British Army general

Lieutenant General Giles Patrick Hill, is a retired senior British Army officer. He commanded the 1st (United Kingdom) Division from 2015 to 2017, was Assistant Chief of the Defence Staff from 2017 to 2019, and served as the Deputy Commander of NATO's Resolute Support Mission in Afghanistan from 2019 until December 2020.

==Early life and education==
Hill was born in Leeds, Yorkshire, England. He was educated at Lawnswood School, a state secondary school in Leeds.

==Military career==
Hill served for two years as a private with the 4th Battalion, Parachute Regiment, Territorial Army, before being accepted into the Royal Military Academy Sandhurst in 1989. He was commissioned into the Parachute Regiment, British Army, on 13 April 1990 as a second lieutenant. He served several tours in Northern Ireland as part of Operation Banner in the 1990s. He commanded A Company of 3rd Battalion, Parachute Regiment during Operation Telic in Iraq, for which he was awarded a Queen's Commendation for Valuable Service, and then became commanding officer of the 1st Battalion, Parachute Regiment on operations in both Iraq and Afghanistan.

Hill went on to be commander of 16 Air Assault Brigade in May 2011, and Deputy Commander of the 82nd Airborne Division at Fort Bragg in 2013. He was appointed a Commander of the Order of the British Empire (CBE) in the 2014 Birthday Honours. In February 2015, he was inducted into the Order of Saint Barbara, a US military honour society.

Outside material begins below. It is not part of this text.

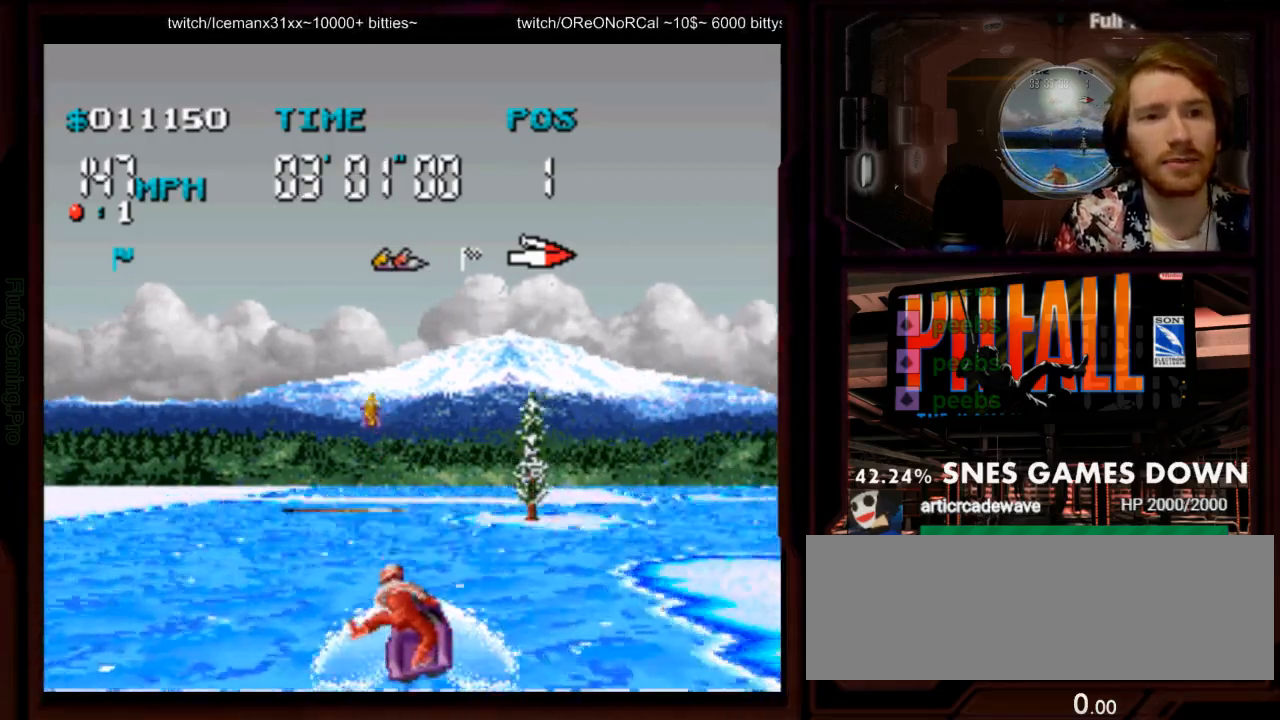
{"dt_ms": 1000, "buttons": ["A"], "events": [[50, "DPAD_LEFT", "up"], [67, "DPAD_DOWN", "up"], [783, "DPAD_RIGHT", "down"], [883, "DPAD_RIGHT", "up"]]}
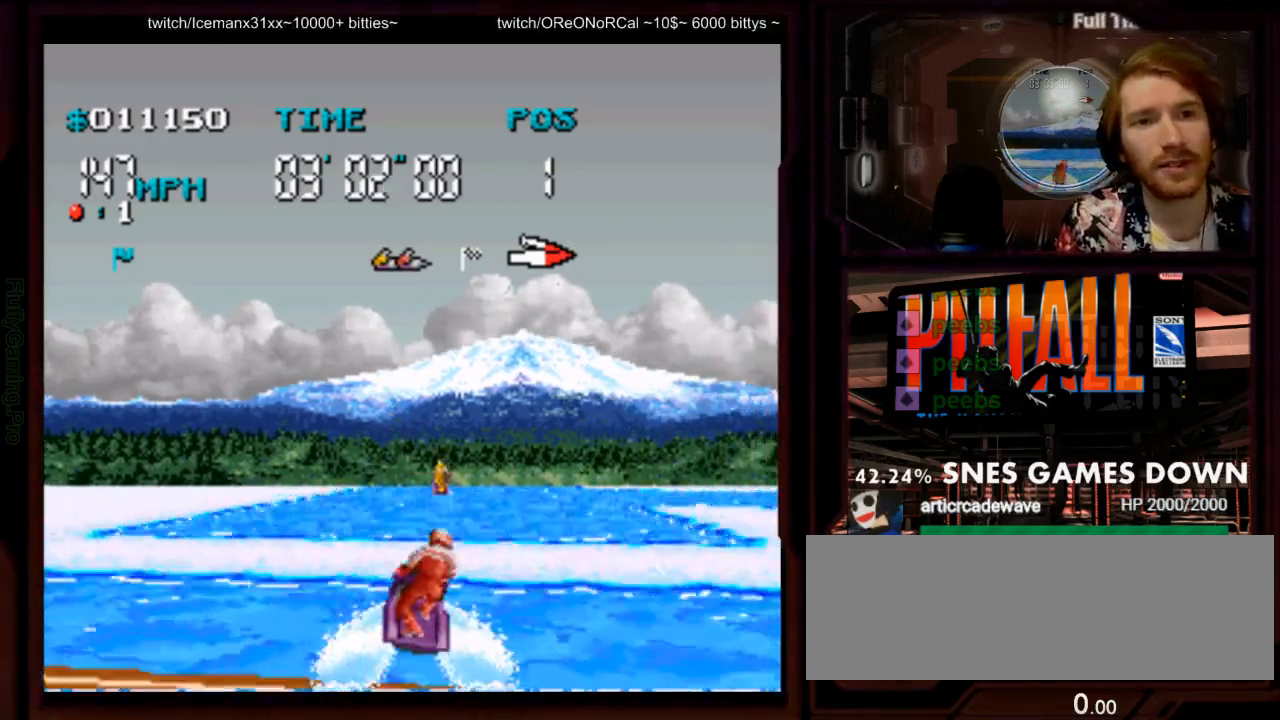
{"dt_ms": 500, "buttons": [], "events": [[483, "A", "up"]]}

In April 2015, he was appointed General Officer Commanding 1st (United Kingdom) Division and promoted to the rank of major general. He became Assistant Chief of the Defence Staff (Defence Engagement) in April 2017. Hill was promoted to lieutenant general on 19 October 2019 and assumed the appointment of Deputy Commander Resolute Support Mission. He was appointed a Companion of the Order of the Bath in the 2021 New Year Honours, and retired on 30 November 2021.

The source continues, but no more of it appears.